BC's Indigenous Public Post-Secondary Institute

ACHD-226 - Aboriginal Research - 3.00 Credits

ACHD-226 - Aboriginal Research - 3.00 Credits

Course Details
This course will introduce various research methods with an emphasis on how to conduct culturally sensitive research as health care professionals. Students will examine mainstream research methods as well as indigenous research methods with an emphasis on researching Aboriginal communities. Students will gain critical thinking skills and conduct research in an Aboriginal community as a participatory assignment. Students will explore the concept of 'Aboriginal ways of knowing' and how research can be empowering and useful to Aboriginal communities and organizations when it is approached with cultural-sensitivity and sound ethics.
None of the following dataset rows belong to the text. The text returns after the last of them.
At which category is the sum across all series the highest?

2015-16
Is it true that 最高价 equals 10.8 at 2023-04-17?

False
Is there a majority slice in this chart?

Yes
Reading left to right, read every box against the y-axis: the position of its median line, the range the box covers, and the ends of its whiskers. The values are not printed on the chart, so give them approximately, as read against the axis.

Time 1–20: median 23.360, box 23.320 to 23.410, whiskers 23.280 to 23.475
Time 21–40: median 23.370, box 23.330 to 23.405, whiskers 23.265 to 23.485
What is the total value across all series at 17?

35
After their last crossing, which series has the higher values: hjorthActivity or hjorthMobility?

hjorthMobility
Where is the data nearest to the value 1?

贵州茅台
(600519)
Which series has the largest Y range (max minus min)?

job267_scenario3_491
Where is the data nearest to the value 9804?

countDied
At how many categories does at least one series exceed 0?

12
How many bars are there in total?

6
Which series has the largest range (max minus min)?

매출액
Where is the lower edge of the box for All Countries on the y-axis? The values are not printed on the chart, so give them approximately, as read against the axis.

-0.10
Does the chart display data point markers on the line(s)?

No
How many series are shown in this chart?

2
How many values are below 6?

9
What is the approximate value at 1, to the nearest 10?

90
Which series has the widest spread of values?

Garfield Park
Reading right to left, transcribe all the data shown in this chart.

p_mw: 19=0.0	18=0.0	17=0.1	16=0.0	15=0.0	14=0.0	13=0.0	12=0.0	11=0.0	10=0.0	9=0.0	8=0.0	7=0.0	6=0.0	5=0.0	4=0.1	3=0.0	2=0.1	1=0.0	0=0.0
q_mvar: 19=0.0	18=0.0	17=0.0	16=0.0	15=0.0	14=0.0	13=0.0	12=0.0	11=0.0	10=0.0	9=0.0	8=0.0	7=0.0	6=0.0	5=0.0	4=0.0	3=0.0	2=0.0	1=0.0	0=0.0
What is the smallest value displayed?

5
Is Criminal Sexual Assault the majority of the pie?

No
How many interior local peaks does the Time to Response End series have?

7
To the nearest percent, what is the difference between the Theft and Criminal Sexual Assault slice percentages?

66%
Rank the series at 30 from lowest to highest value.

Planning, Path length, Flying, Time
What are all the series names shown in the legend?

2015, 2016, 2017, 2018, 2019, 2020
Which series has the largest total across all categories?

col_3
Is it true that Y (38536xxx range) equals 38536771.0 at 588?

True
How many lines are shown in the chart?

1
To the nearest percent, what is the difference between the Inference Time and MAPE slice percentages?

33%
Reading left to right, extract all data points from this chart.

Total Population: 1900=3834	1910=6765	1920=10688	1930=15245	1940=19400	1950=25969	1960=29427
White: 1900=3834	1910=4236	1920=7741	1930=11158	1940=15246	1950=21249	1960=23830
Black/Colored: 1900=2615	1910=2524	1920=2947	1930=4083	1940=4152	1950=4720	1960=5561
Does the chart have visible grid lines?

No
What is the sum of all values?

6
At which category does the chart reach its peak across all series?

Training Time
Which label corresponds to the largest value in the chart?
This course will address the legacy of physical and sexual abuse in residential schools, including intergenerational impacts by providing students with the opportunity to know how to conduct culturally sensitive research in communities, particularly around the topic of residential school and the legacies around residential school.
Part of the:
  • Available/Required in the following Programs:
  • Aboriginal Community & Health Development Diploma - Aboriginal Community and Health Diploma
  • Prerequisites : ENGL 110,
    Course Outline
    Instructors Qualifications: Relevant Master's Degree.
    Office Hours: 1.5 per week.
    Contact Hours: 45
    Student Evaluation
    Assignments 50 - 70%, Final 30 - 50%, Total 100 %. Grading procedures follow NVIT policy.
    Learning Outcomes: Upon successful completion of this course students should be able to:
  • understand the concepts of imperialism, history, writing, theory and notions of colonizing disciplines, and disciplining the colonized;

  • define cultural formation of western research as it relates to Aboriginal communities;

  • develop an Aboriginal research methodology using Aboriginal and non-Aboriginal communities;

  • understand culturally sensitive research as a tool for community development;

  • demonstrate adequate interview skills, strategies for data collection and follow-up methods;

  • incorporate western theoretical assessment and intervention frameworks and a traditional practice framework into a delivery model;

  • utilize a systems perspective incorporating traditional methods of community development and the medicine wheel;

  • understand the notion of collaborative needs assessments and combining expertise;

  • articulate concepts of risks and benefits, fairness and inclusion, informed consent, and confidentiality; and

  • effectively communicate how research can improve the delivery of community based health services for the prevention, intervention, and treatment of sexual abuse.
  • Text and Materials:
  • Neutens, James J. & Tudinson, Laurna. ( 2002). Research techniques for the health sciences, 3rd edition. Toronto: Benjamin Cummings.
  • Other Resources:
  • As per Instructor.
  • Transfer Credits: For more information visit: www.bctransferguide.ca
    Other Information: Education Council approved August 2004.